_TEXTO DE REFERENCIA_
*-*-*

Detrás de cada inmigrante existe una historia de vida interesante, con conflictos, angustias, sinsabores y jubilosas jornadas que bien podrían contribuir al argumento de una novela. Héroes anónimos concretando hazañas cotidianas para dar forma al mosaico de la sociedad actual.Muchos de ellos llegaron con su carga de esperanzas, ascendieron económica y socialmente. Consiguieron trabajo y accedieron a libertades constitucionales. Sin embargo, en el otro plato de la balanza habría que poner todo lo que dejaron atrás para iniciar esta seria aventura. Sus afectos, sus dudas ante lo desconocido y las primeras desilusiones ante una realidad que no era como se la habían pintado.

*-*-*

_ENTRADAS DEL CONJUNTO_
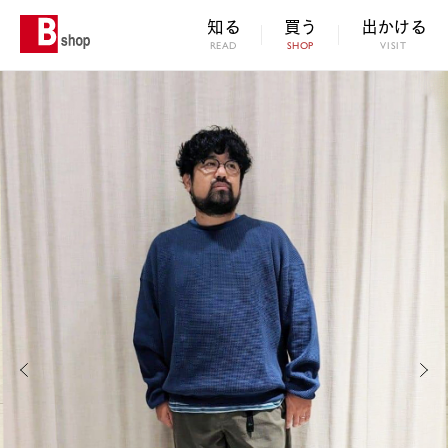
知る
買う
出かける
READ
SHOP
VISIT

*-*-*

_EXPLORA EL MATERIAL_
1. Copia del texto sobre los inmigrantes el fragmento que empieza con las palabras "Detrás de cada" y termina con "la habían pintado.", sin cambiar nada.
2. Según el texto sobre los inmigrantes, indica si cada afirmación es cierta (sí o no) y cita las palabras del texto que lo deciden: (a) Muchos inmigrantes consiguieron trabajo. (b) La realidad que encontraron era tal como se la habían descrito. (c) Los inmigrantes no dejaron nada atrás.

_RESPUESTAS_
1.
Detrás de cada inmigrante existe una historia de vida interesante, con conflictos, angustias, sinsabores y jubilosas jornadas que bien podrían contribuir al argumento de una novela. Héroes anónimos concretando hazañas cotidianas para dar forma al mosaico de la sociedad actual.Muchos de ellos llegaron con su carga de esperanzas, ascendieron económica y socialmente. Consiguieron trabajo y accedieron a libertades constitucionales. Sin embargo, en el otro plato de la balanza habría que poner todo lo que dejaron atrás para iniciar esta seria aventura. Sus afectos, sus dudas ante lo desconocido y las primeras desilusiones ante una realidad que no era como se la habían pintado.

2.
(a) Sí: "Consiguieron trabajo y accedieron a libertades constitucionales."
(b) No: "una realidad que no era como se la habían pintado."
(c) No: "todo lo que dejaron atrás para iniciar esta seria aventura."